Here is some more scary stuff from the US.
In my opinion, and as I have made the case for several years, this market
is too high compared to historical trends of value. In my opinion, it has
much further to go on the downside. But secular bear markets do not go
straight down to "fair value." It takes years of going down, with large
rallies back up and then more down before the bottom is finally reached. At
every step, there are advisors and investors who decide that "now" is a
good time to invest. There is no mass consensus.
Remember, over half the years within a secular bear market cycle are up
years, and most of those are up by 20% or more. As the fairly bearish Dan
Denning wrote in Strategic Investment today: "...confidence can be a heady
thing. If Hussein ends up dead and Osama bin Laden is captured, look for
10,000 on the Dow in short order. Euphoria is a powerful emotion."
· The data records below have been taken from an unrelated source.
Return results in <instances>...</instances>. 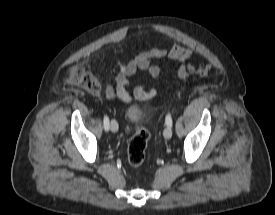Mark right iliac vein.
Instances as JSON below:
<instances>
[{
    "mask_svg": "<svg viewBox=\"0 0 275 215\" xmlns=\"http://www.w3.org/2000/svg\"><path fill=\"white\" fill-rule=\"evenodd\" d=\"M110 129L112 132H117L118 131V123L116 120L112 119L110 122Z\"/></svg>",
    "mask_w": 275,
    "mask_h": 215,
    "instance_id": "right-iliac-vein-1",
    "label": "right iliac vein"
}]
</instances>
Those who feel the market is over-valued have ample justifications. You can
go to Standard and Poor's website and look at their valuations. If you take
pro forma earnings (that is Earnings Before Interest and Hype) the current
P/E ratio is 18, which is high, but certainly within historical norms. But
if you look at actual "as reported" earnings, the P/E ratio jumps to 30.29.
That is in nose-bleed territory to the historical average of 15.
If you look at core earnings, the number is over 35. Core earnings subtract
options expense and pension fund overstatements. The new accounting
standards will probably mandate firms to start subtracting these items, so
the core earnings P/E ratio is a number that is increasingly going to be
seen by the investor.
Not fair, say the bulls. To get true historical comparisons, you have to
compare apples to apples. The new standards distort the actual
profitability of a company, and give us no fair historical comparison.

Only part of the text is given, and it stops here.